This first eukaryotic proline racemase was identified in Trypanosoma cruzi and fully characterized. The parasite enzyme, TcPRAC, is as a co-factor-independent proline racemase and displays B-cell mitogenic properties when released by T. cruzi upon infection, contributing to parasite escape. Novel proline racemases of medical and veterinary importance were described respectively in Clostridium difficile and Trypanosoma vivax. These studies showed that a peptide motif used as a minimal pattern signature to identify putative proline racemases is insufficient stringent per se to discriminate proline racemases from 4-hydroxyproline epimerases. Also, additional, non-dissociated elements that account for the discrimination of these enzymes were identified, based for instance on polarity constraints imposed by specific residues of the catalytic pockets.
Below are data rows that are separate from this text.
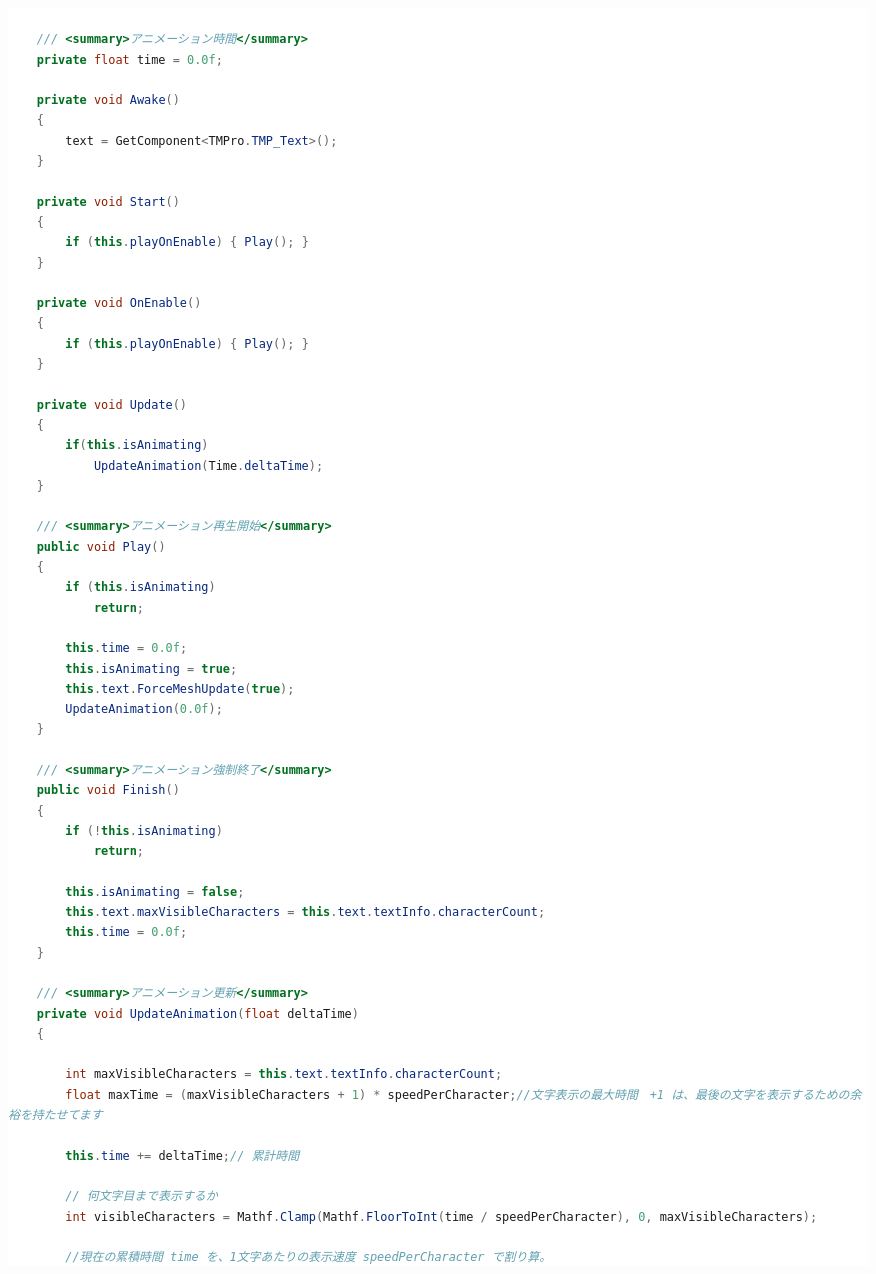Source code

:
 ```cs

	/// <summary>アニメーション時間</summary>
	private float time = 0.0f;

	private void Awake()
	{
		text = GetComponent<TMPro.TMP_Text>();
	}

	private void Start()
	{
		if (this.playOnEnable) { Play(); }
	}

	private void OnEnable()
	{
		if (this.playOnEnable) { Play(); }
	}

	private void Update()
	{
		if(this.isAnimating)
			UpdateAnimation(Time.deltaTime);
	}

	/// <summary>アニメーション再生開始</summary>
	public void Play()
	{
		if (this.isAnimating)
			return;

		this.time = 0.0f;
		this.isAnimating = true;
		this.text.ForceMeshUpdate(true);
		UpdateAnimation(0.0f);
	}

	/// <summary>アニメーション強制終了</summary>
	public void Finish()
	{
		if (!this.isAnimating)
			return;

		this.isAnimating = false;
		this.text.maxVisibleCharacters = this.text.textInfo.characterCount;
		this.time = 0.0f;
	}

	/// <summary>アニメーション更新</summary>
	private void UpdateAnimation(float deltaTime)
	{

		int maxVisibleCharacters = this.text.textInfo.characterCount;
		float maxTime = (maxVisibleCharacters + 1) * speedPerCharacter;//文字表示の最大時間　+1 は、最後の文字を表示するための余裕を持たせてます

		this.time += deltaTime;// 累計時間

        // 何文字目まで表示するか
		int visibleCharacters = Mathf.Clamp(Mathf.FloorToInt(time / speedPerCharacter), 0, maxVisibleCharacters);

        //現在の累積時間 time を、1文字あたりの表示速度 speedPerCharacter で割り算。
```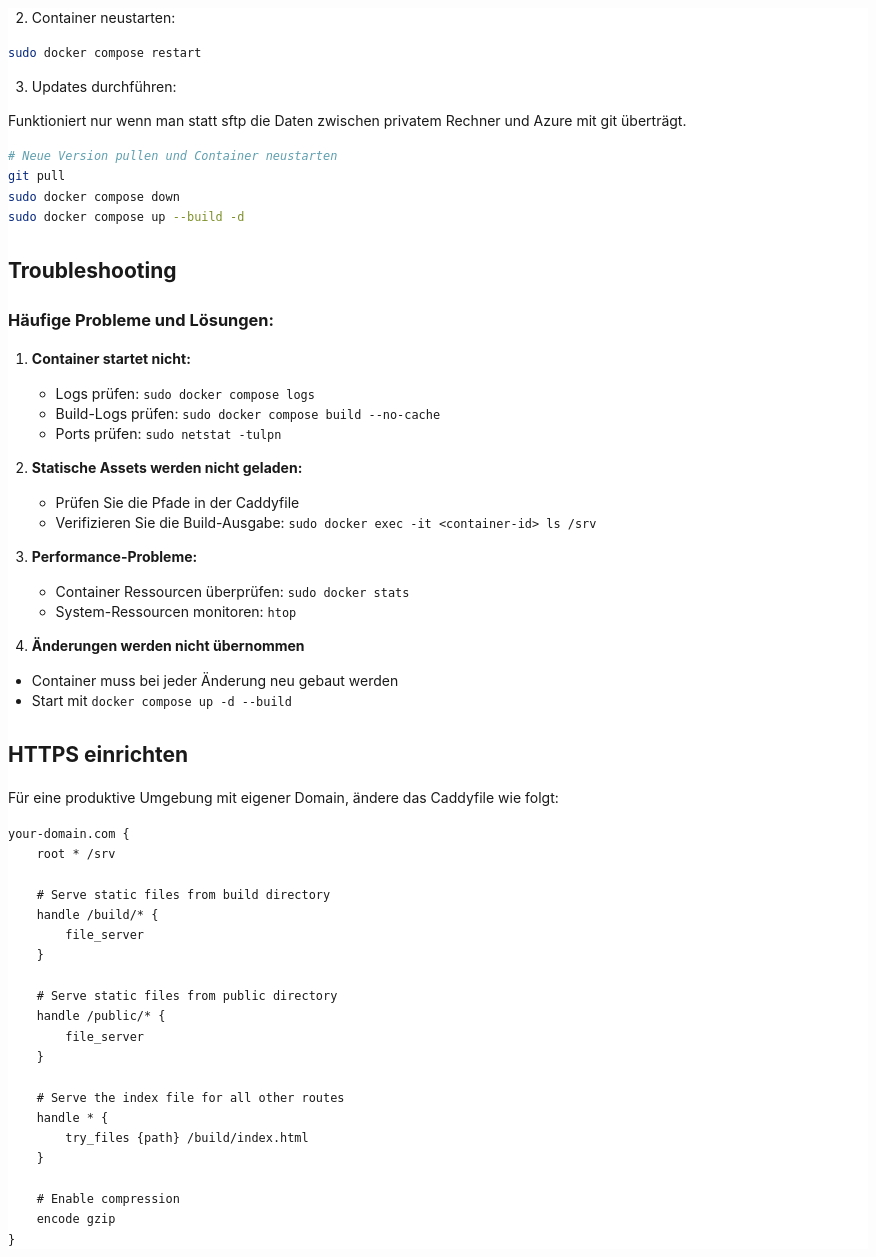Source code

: 2. Container neustarten:
```bash
sudo docker compose restart
```

3. Updates durchführen:

Funktioniert nur wenn man statt sftp die Daten zwischen privatem Rechner und Azure mit git überträgt.

```bash
# Neue Version pullen und Container neustarten
git pull
sudo docker compose down
sudo docker compose up --build -d
```

## Troubleshooting

### Häufige Probleme und Lösungen:

1. **Container startet nicht:**
   - Logs prüfen: `sudo docker compose logs`
   - Build-Logs prüfen: `sudo docker compose build --no-cache`
   - Ports prüfen: `sudo netstat -tulpn`

2. **Statische Assets werden nicht geladen:**
   - Prüfen Sie die Pfade in der Caddyfile
   - Verifizieren Sie die Build-Ausgabe: `sudo docker exec -it <container-id> ls /srv`

3. **Performance-Probleme:**
   - Container Ressourcen überprüfen: `sudo docker stats`
   - System-Ressourcen monitoren: `htop`
4. **Änderungen werden nicht übernommen**
  - Container muss bei jeder Änderung neu gebaut werden
  - Start mit `docker compose up -d --build`

## HTTPS einrichten

Für eine produktive Umgebung mit eigener Domain, ändere das Caddyfile wie folgt:

```
your-domain.com {
    root * /srv
    
    # Serve static files from build directory
    handle /build/* {
        file_server
    }
    
    # Serve static files from public directory
    handle /public/* {
        file_server
    }
    
    # Serve the index file for all other routes
    handle * {
        try_files {path} /build/index.html
    }

    # Enable compression
    encode gzip
}
```
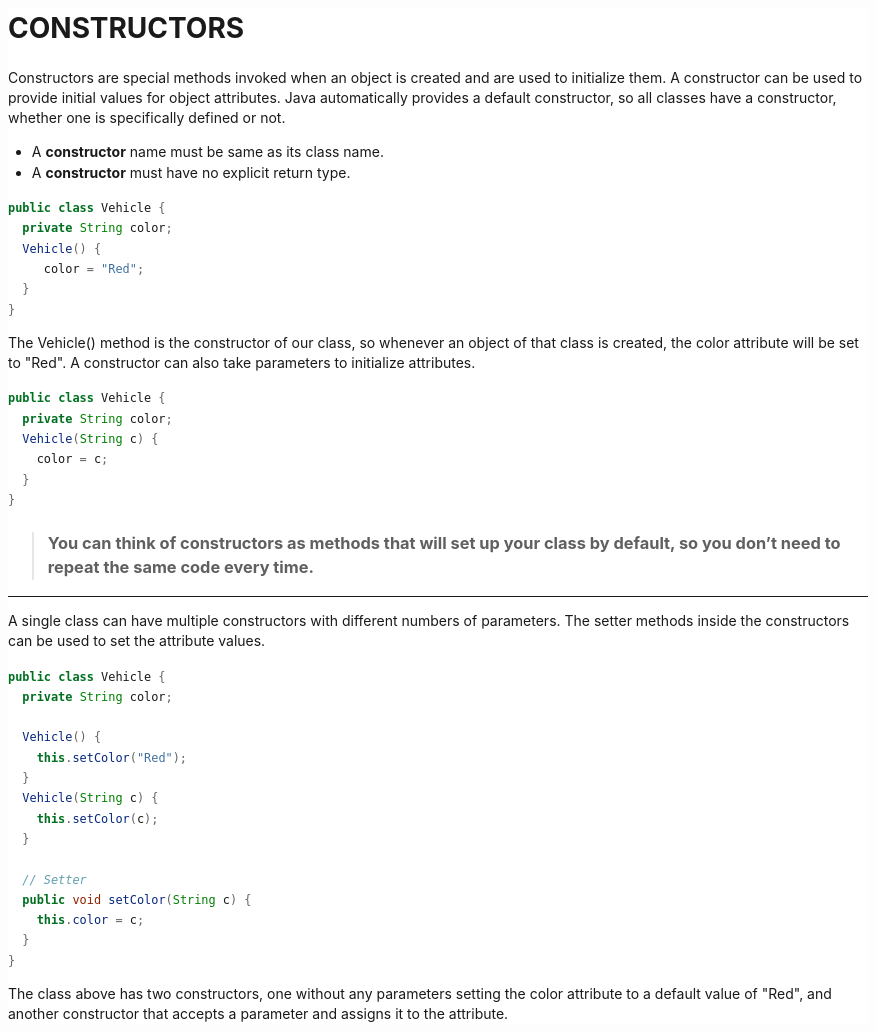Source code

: # CONSTRUCTORS

Constructors are special methods invoked when an object is created and are used to initialize them.
A constructor can be used to provide initial values for object attributes.
Java automatically provides a default constructor, so all classes have a constructor, whether one is specifically defined or not.

- A **constructor** name must be same as its class name.
- A **constructor** must have no explicit return type.


```java
public class Vehicle {
  private String color;
  Vehicle() {
     color = "Red";
  }
}
```

The Vehicle() method is the constructor of our class, so whenever an object of that class is created, the color attribute will be set to "Red".
A constructor can also take parameters to initialize attributes.

```java
public class Vehicle {
  private String color;
  Vehicle(String c) {
    color = c;
  }
}
```
> ### You can think of constructors as methods that will set up your class by default, so you don’t need to repeat the same code every time.
___
A single class can have multiple constructors with different numbers of parameters.
The setter methods inside the constructors can be used to set the attribute values.

```java
public class Vehicle {
  private String color;

  Vehicle() {
    this.setColor("Red");
  }
  Vehicle(String c) {
    this.setColor(c);
  }

  // Setter
  public void setColor(String c) {
    this.color = c;
  }
}
```
The class above has two constructors, one without any parameters setting the color attribute to a default value of "Red", and another constructor that accepts a parameter and assigns it to the attribute.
Based on those elements, enzymes incorrectly described as proline racemases were biochemically proved to be hydroxyproline epimerases, Burkholderia pseudomallei, Brucella abortus, Brucella suis and Brucella melitensis.
Structural studies
The biochemical mechanism of proline racemase was first put forward in the late sixties by Cardinale and Abeles using the Clostridium sticklandii enzyme, CsPRAC. The catalytic mechanism of proline racemase was late revisited by Buschiazzo, Goytia and collaborators that, in 2006, resolved the structure of the parasiteTcPRAC co-crystallyzed with its known competitive inhibitor - pyrrole carboxylic acid. Those studies showed that each active enzyme contains two catalytic pockets. Isothermal titration calorimetry then showed that two molecules of PYC associate with TcPRAC in solution, and that this association is time-dependent and most probably based on mechanism of negative cooperativity. Complementary biochemical findings are consistent with the presence of two active catalytic sites per homodimer, each pertaining to one enzyme subunit, challenging the previously proposed mechanism of one catalytic site per homodimer previously proposed.
Mechanism
The proline racemase active site contains two general bases, each of them a Cys, located on either side of the alpha-carbon of the substrate. In order to work properly, one Cys must be protonated and the other must be deprotonated.